Cerca de 20 minutos após o plenário da Câmara dos Deputados atingir maioria de 342 votos a favor do impeachment   o vice-presidente Michel Temer começou a receber visitas de apoiadores no Palácio do Jaburu, residência oficial.
Cerca de 20 minutos após o plenário da Câmara dos Deputados atingir maioria de 342 votos a favor do impeachment o vice-presidente Michel Temer começou a receber visitas de apoiadores no Palácio do Jaburu, residência oficial.

Aprovada a abertura do processo de impeachment da presidente Dilma Rousseff, o vice Michel Temer (PMDB- SP), seu substituto, vai evitar declarações até que o Senado avalie a decisão da Câmara, mas usará este período de pelo menos duas semanas para montar sua equipe e definir as primeiras medidas de seu futuro governo. É o que informa nesta segunda-feira (18) o jornal Folha de S. Paulo, em reportagem de Valdo Cruz e Daniela Lima.

Segundo assessores, a ideia é priorizar as áreas econômica e social com dois objetivos para mostrar logo a que veio: mudar as expectativas sobre o rumo do país e rebater as críticas de que pode desmontar os programas sociais deixados pelo PT.

Até que o Senado decida sobre o afastamento temporário de Dilma, no entanto, a ordem é não dar declarações específicas sobre o futuro governo em respeito ao Senado e também porque, neste interregno, a presidente do país continua sendo Dilma.
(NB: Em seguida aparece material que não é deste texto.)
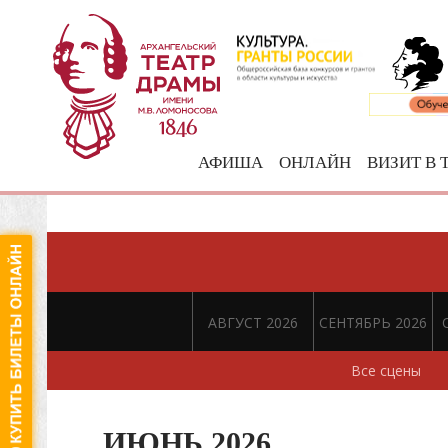
АФИША
ОНЛАЙН
ВИЗИТ В 
АВГУСТ 2026
СЕНТЯБРЬ 2026
Все сцены
ИЮНЬ 2026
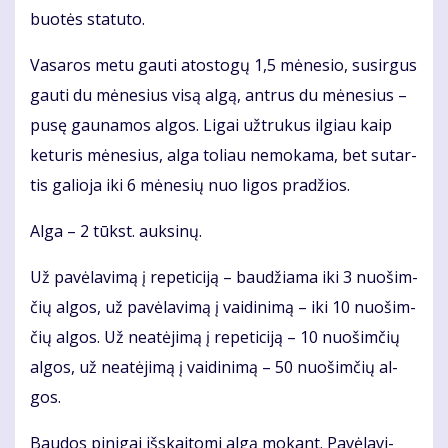
buo­tės sta­tu­to.
Va­sa­ros me­tu gau­ti atos­to­gų 1,5 mė­ne­sio, su­sir­gus
gau­ti du mė­ne­sius vi­są al­gą, ant­rus du mė­ne­sius –
pu­sę gau­na­mos al­gos. Li­gai už­tru­kus il­giau kaip
ke­tu­ris mė­ne­sius, al­ga to­liau ne­mo­ka­ma, bet su­tar­
tis ga­lio­ja iki 6 mė­ne­sių nuo li­gos pra­džios.
Al­ga – 2 tūkst. auk­si­nų.
Už pa­vė­la­vi­mą į re­pe­ti­ci­ją – bau­džia­ma iki 3 nuo­šim­
čių al­gos, už pa­vė­la­vi­mą į vai­di­ni­mą – iki 10 nuo­šim­
čių al­gos. Už ne­at­ėji­mą į re­pe­ti­ci­ją – 10 nuo­šim­čių
al­gos, už ne­at­ėji­mą į vai­di­ni­mą – 50 nuo­šim­čių al­
gos.
Bau­dos pi­ni­gai iš­skai­to­mi al­gą mo­kant. Pa­vė­la­vi­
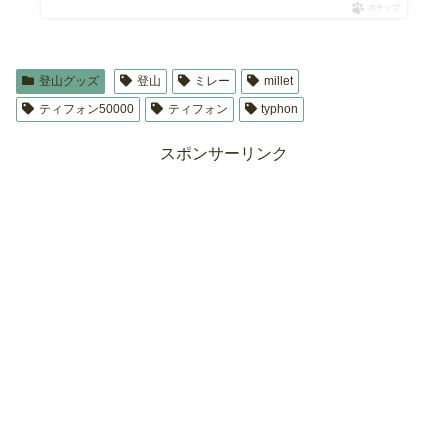
ポチップ
登山グッズ
登山
ミレー
millet
ティフォン50000
ティフォン
typhon
スポンサーリンク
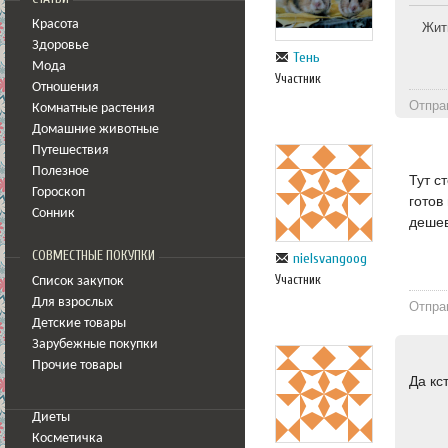
Красота
Жит
Здоровье
Тень
Мода
Участник
Отношения
Отпра
Комнатные растения
Домашние животные
Путешествия
Полезное
Тут с
Гороскоп
готов
Сонник
дешев
СОВМЕСТНЫЕ ПОКУПКИ
nielsvangoog
Участник
Список закупок
Для взрослых
Отпра
Детские товары
Зарубежные покупки
Прочие товары
Да кс
Диеты
Косметичка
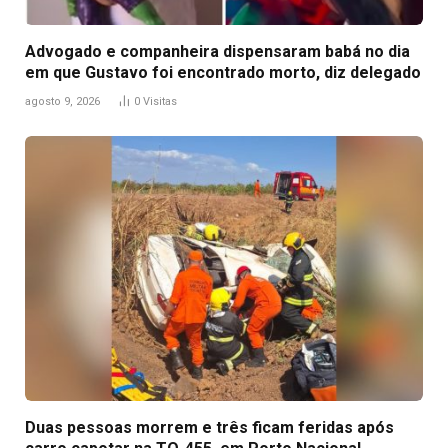
Advogado e companheira dispensaram babá no dia
em que Gustavo foi encontrado morto, diz delegado
agosto 9, 2026
0
Visitas
Duas pessoas morrem e três ficam feridas após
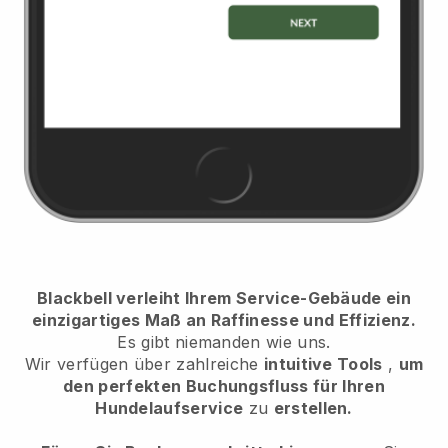
Blackbell verleiht Ihrem Service-Gebäude ein
einzigartiges Maß an Raffinesse und Effizienz.
Es gibt niemanden wie uns.
Wir verfügen über zahlreiche
intuitive Tools
,
um
den perfekten Buchungsfluss für Ihren
Hundelaufservice
zu
erstellen.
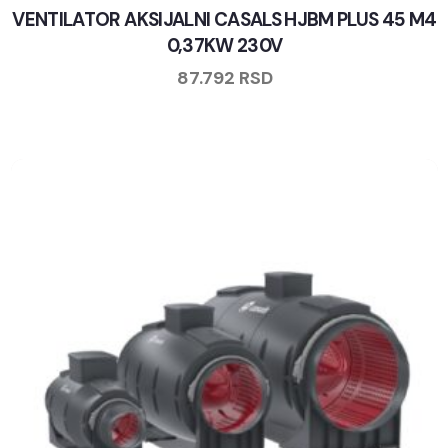
VENTILATOR AKSIJALNI CASALS HJBM PLUS 45 M4
0,37KW 230V
87.792
RSD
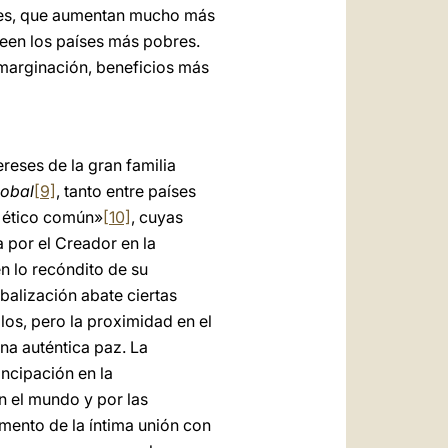
riales, que aumentan mucho más
seen los países más pobres.
 marginación, beneficios más
ereses de la gran familia
lobal
[9]
, tanto entre países
o ético común»
[10]
, cuyas
a por el Creador en la
n lo recóndito de su
balización abate ciertas
los, pero la proximidad en el
na auténtica paz. La
ncipación en la
n el mundo y por las
umento de la íntima unión con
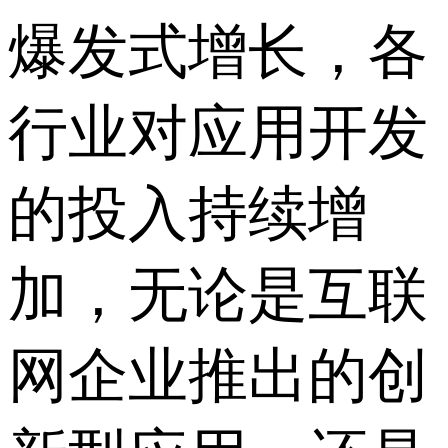
爆发式增长，各
行业对应用开发
的投入持续增
加，无论是互联
网企业推出的创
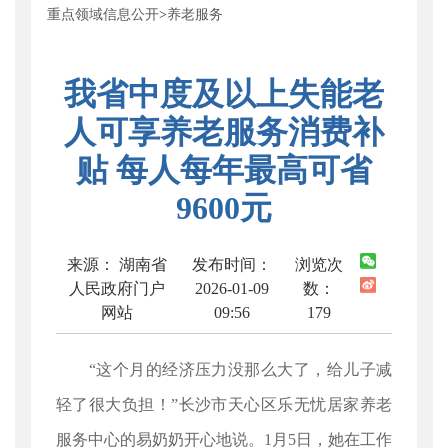
重点领域信息公开
>
养老服务
我省中度及以上失能老
人可享养老服务消费补
贴 每人每年最高可省
9600元
来源： 湖南省
发布时间：
浏览次
人民政府门户
2026-01-09
数：
网站
09:56
179
“这个月的经济压力没那么大了，给儿子减
轻了很大负担！”长沙市天心区乐无忧居家养老
服务中心的易奶奶开心地说。1月5日，她在工作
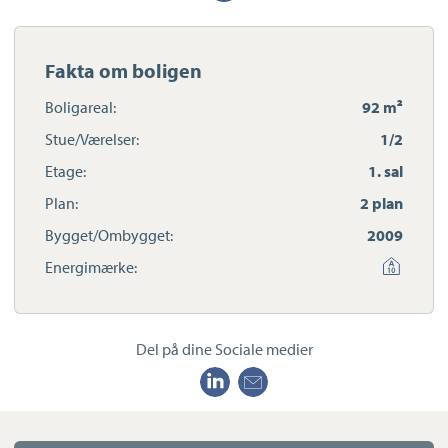
Du træder indenfor via entreen og bemærker straks den stilrene
indretning, hvor vægten er lagt på funktionalitet uden at gå på
kompromis med hygge og charme.
Fakta om boligen
Indenfor finder du først et nordvendt soveværelse, et nydeligt
og praktisk badeværelse med vaskesøjle og smukt brusehjørne
Boligareal:
92 m²
med flotte klinker på væggene. Herfra videre til et skønt
Stue/Værelser:
1/2
køkken/alrum, hvor hverdagen naturligt samler sig - især
Etage:
1. sal
omkring madlavning og spisetiderne. Her er plads til et rigtig
stort spisebord og lyset falder ind fra syd gennem det store
Plan:
2 plan
vinduesparti og døren ud til den fine altan, med god plads til
Bygget/Ombygget:
2009
både et bord og måske også en grill.
Energimærke:
Boligens øverste plan er på samme vis indrette med smarte
løsninger og giver mulighed for nem indretninbg til f.eks. TV-
stue med en imponerende loftshøjde og et fantastisk lysindfald
fra det store vinduesparti. Efter stuen finder du et ekstra rum,
Del på dine Sociale medier
som passer perfekt til walkin-closet, kontor,
hjemmearbejdsplads eller et hyggeligt hobbyrum.
Sammen med lejligheden følger garage nr. 13, og derfor skal du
Não está descartado, porém, um pronunciamento do peemedebista no tom de busca da ”pacificação nacional”, tentando indicar que fará um governo de união com todas as forças políticas. A partir desta segunda-feira (18), a equipe de Temer diz que ela passa ater uma ‘perspectiva concreta” de poder e, por isto, ficará mais à vontade para fazer ”sondagens oficiais” de nomes que vão compor seu ministério.

Temer também vai deflagrar em conversas com aliados as negociações para montar sua futura base aliada no Congresso. Assessores dizem que não estão descartadas nem sequer conversas com alas do PT no sentido de tentar desmotivar reações radicais de entidades simpáticas ao petismo, como o MST. (Fonte: Folha de São Paulo.)